● **Data under study**
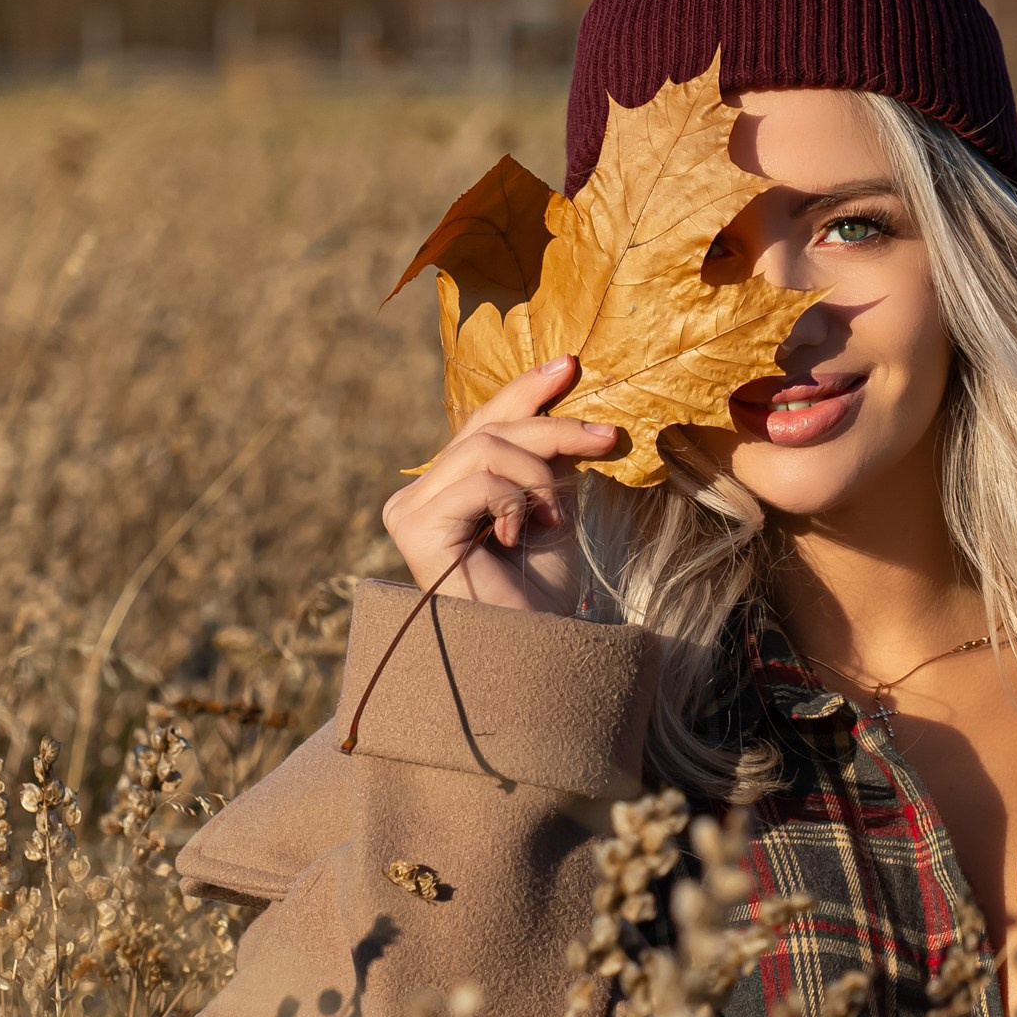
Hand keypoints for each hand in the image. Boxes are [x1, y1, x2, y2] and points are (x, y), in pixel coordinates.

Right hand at [380, 357, 618, 615]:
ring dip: (539, 476)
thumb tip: (565, 401)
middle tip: (607, 438)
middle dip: (554, 429)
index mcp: (447, 489)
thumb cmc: (543, 594)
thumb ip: (546, 459)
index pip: (484, 424)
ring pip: (485, 449)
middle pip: (488, 430)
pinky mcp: (413, 526)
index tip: (570, 365)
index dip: (525, 391)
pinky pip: (478, 480)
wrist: (535, 651)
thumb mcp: (553, 508)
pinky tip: (523, 535)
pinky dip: (516, 500)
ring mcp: (408, 510)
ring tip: (555, 517)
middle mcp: (417, 496)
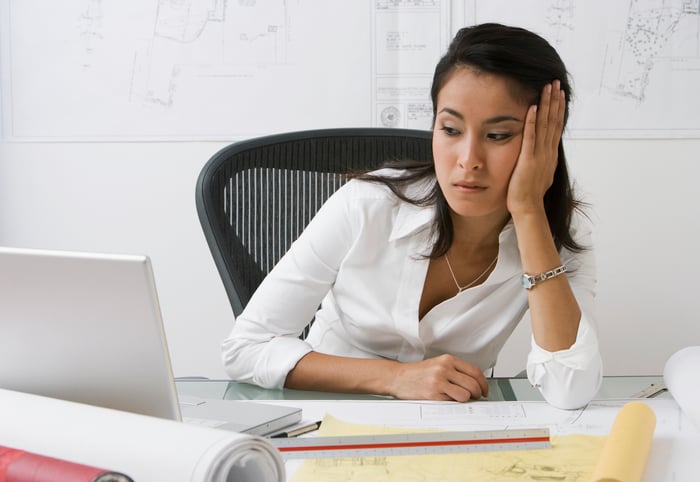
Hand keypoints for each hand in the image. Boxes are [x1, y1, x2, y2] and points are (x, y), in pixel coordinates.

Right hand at [388, 354, 488, 401]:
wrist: (397, 377)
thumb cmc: (417, 373)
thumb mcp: (437, 364)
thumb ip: (454, 370)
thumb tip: (474, 383)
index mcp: (447, 360)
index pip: (474, 371)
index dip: (483, 383)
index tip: (484, 390)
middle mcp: (444, 368)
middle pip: (473, 383)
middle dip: (478, 394)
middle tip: (476, 398)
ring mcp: (439, 381)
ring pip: (466, 394)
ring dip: (468, 400)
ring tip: (463, 400)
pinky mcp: (433, 394)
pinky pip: (453, 402)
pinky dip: (455, 404)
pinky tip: (450, 401)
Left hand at [507, 80, 565, 216]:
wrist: (528, 208)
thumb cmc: (529, 194)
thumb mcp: (539, 173)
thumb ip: (541, 161)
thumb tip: (544, 154)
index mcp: (550, 154)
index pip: (556, 127)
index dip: (558, 109)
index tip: (559, 93)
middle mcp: (548, 152)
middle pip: (554, 121)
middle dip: (555, 101)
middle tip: (556, 82)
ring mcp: (540, 155)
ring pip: (545, 125)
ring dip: (547, 105)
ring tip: (548, 88)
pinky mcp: (528, 160)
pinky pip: (531, 137)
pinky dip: (532, 122)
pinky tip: (533, 108)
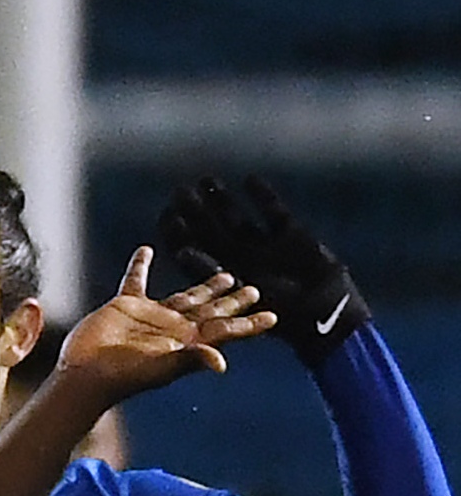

● **How to complete this task**
If a line in the entries above contains the word "pinky", copy it.

● **Exercise answer**
pinky mcp: (413, 526)
pinky pip: (478, 480)
pinky tip: (523, 535)
pinky dip: (516, 500)
pinky mcp: (433, 394)
pinky pip: (453, 402)
pinky dip: (455, 404)
pinky tip: (450, 401)
pinky mcp: (528, 160)
pinky pip: (531, 137)
pinky dip: (532, 122)
pinky tip: (533, 108)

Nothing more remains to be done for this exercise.